*PROBLEM DESCRIPTION*: Transcribe the following records exactly, images excluded.

*AVAILABLE RECORDS*:
# # #

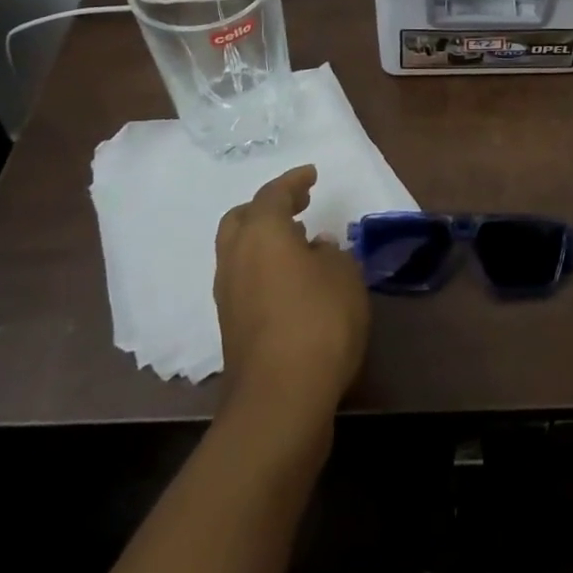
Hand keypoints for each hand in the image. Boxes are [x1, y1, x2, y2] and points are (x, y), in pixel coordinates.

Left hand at [214, 165, 370, 425]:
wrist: (281, 398)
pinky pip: (244, 278)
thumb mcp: (344, 275)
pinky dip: (264, 266)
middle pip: (242, 218)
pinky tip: (293, 278)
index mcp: (262, 233)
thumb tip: (315, 249)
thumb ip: (331, 253)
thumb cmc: (319, 320)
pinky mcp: (231, 326)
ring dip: (264, 238)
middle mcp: (236, 257)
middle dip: (268, 207)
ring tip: (299, 241)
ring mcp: (228, 294)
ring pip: (239, 250)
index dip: (294, 180)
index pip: (273, 194)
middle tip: (297, 205)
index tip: (311, 174)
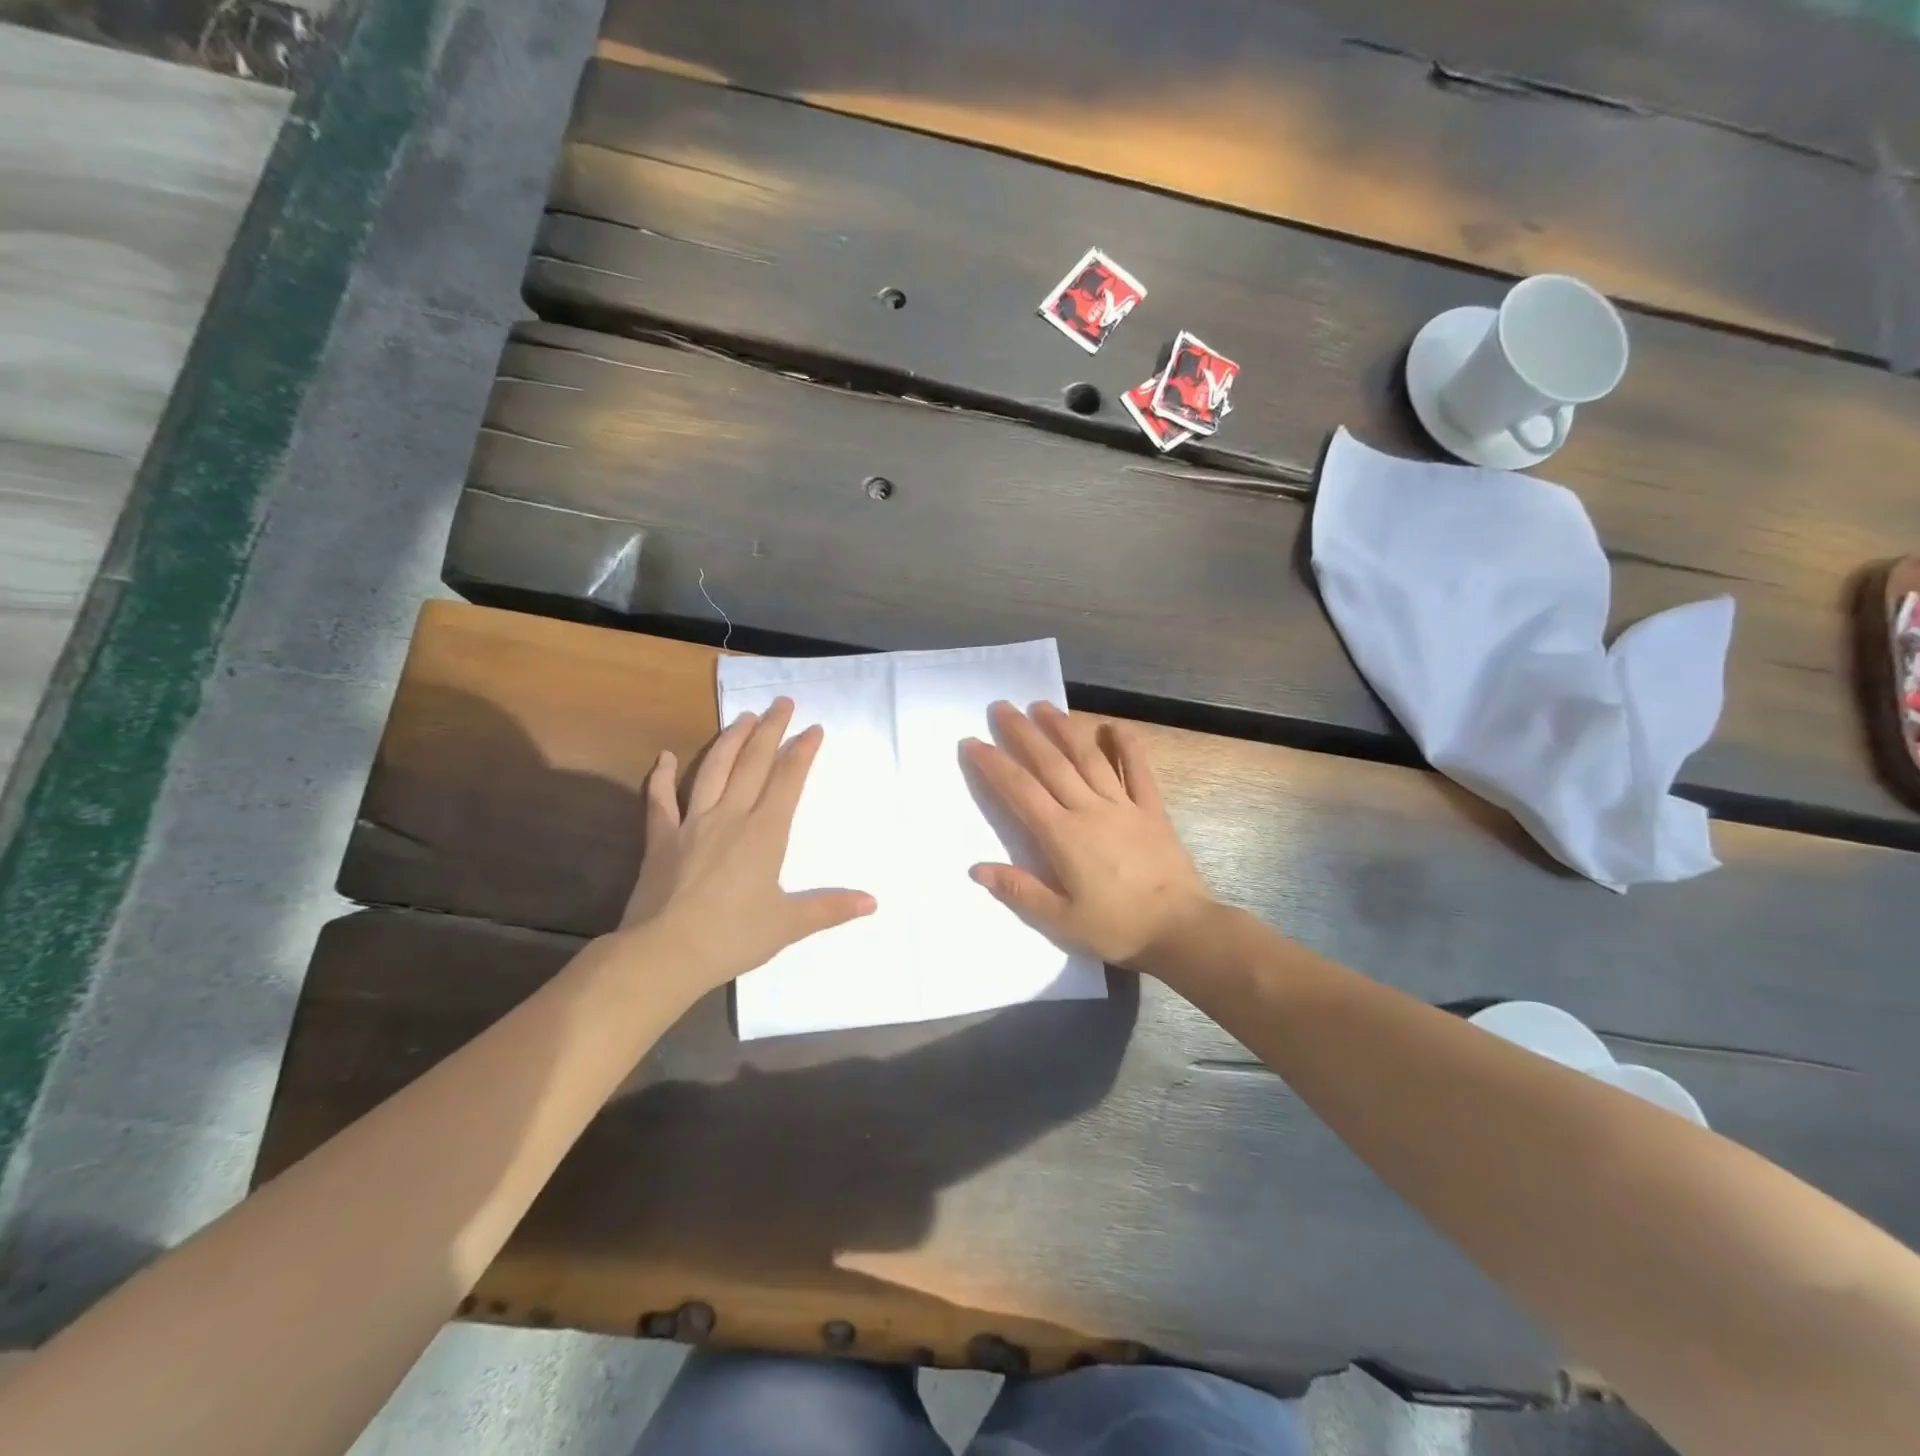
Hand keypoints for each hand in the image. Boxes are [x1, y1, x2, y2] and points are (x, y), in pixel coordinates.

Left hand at [618, 698, 875, 992]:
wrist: (664, 953)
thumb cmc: (732, 937)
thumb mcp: (788, 925)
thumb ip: (830, 908)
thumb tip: (873, 902)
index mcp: (764, 833)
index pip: (788, 780)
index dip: (802, 752)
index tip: (814, 728)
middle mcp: (730, 816)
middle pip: (753, 763)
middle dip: (770, 730)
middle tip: (781, 703)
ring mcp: (692, 823)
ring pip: (713, 770)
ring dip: (729, 740)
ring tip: (742, 717)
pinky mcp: (660, 838)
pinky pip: (661, 800)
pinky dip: (661, 776)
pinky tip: (665, 757)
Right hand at [963, 701, 1213, 970]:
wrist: (1180, 929)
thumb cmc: (1117, 927)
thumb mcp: (1060, 920)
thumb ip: (1019, 891)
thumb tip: (977, 868)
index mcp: (1063, 836)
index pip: (1020, 791)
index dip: (994, 765)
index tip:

# # #

*WRITTEN SOLUTION*:
Hand keypoints for each hand in the image. Boxes are [x1, y1, x2, y2] and points are (x, y), in pixel coordinates.

Left hand at [214, 165, 370, 425]:
wrist: (281, 398)
pinky pip: (244, 278)
thumb mcp: (344, 275)
pinky dip: (264, 266)
middle pip: (242, 218)
pinky tip: (293, 278)
index mcp: (262, 233)
thumb tip: (315, 249)
thumb ip: (331, 253)
thumb cmc: (319, 320)
pinky mcp: (231, 326)
ring dip: (264, 238)
middle mcp: (236, 257)
middle dip: (268, 207)
ring tip: (299, 241)
ring mcp: (228, 294)
ring pip: (239, 250)
index dip: (294, 180)
index pip: (273, 194)
middle tip: (297, 205)
index tip: (311, 174)
Hand keypoints for each hand in the image. Boxes are [x1, y1, x2, y2] and points are (x, y), in pixel coordinates.

Left hand at [618, 698, 875, 992]:
wrist: (664, 953)
thumb cmc: (732, 937)
thumb mcp: (788, 925)
thumb ip: (830, 908)
thumb tip: (873, 902)
index mcp: (764, 833)
index pip: (788, 780)
index dip: (802, 752)
index tip: (814, 728)
middle mcp: (730, 816)
middle pip: (753, 763)
middle dip: (770, 730)
middle tip: (781, 703)
ring mcp: (692, 823)
ring pip: (713, 770)
ring dip: (729, 740)
ring tip: (742, 717)
pinky mcp: (660, 838)
pinky pip: (661, 800)
pinky dip: (661, 776)
pinky tip: (665, 757)
Right hand at [963, 701, 1213, 970]:
wrist: (1180, 929)
thumb cmc: (1117, 927)
thumb mcp: (1060, 920)
thumb ip: (1019, 891)
thumb tip: (977, 868)
index mcp: (1063, 836)
index pip: (1020, 791)
index dip: (994, 765)
index tip:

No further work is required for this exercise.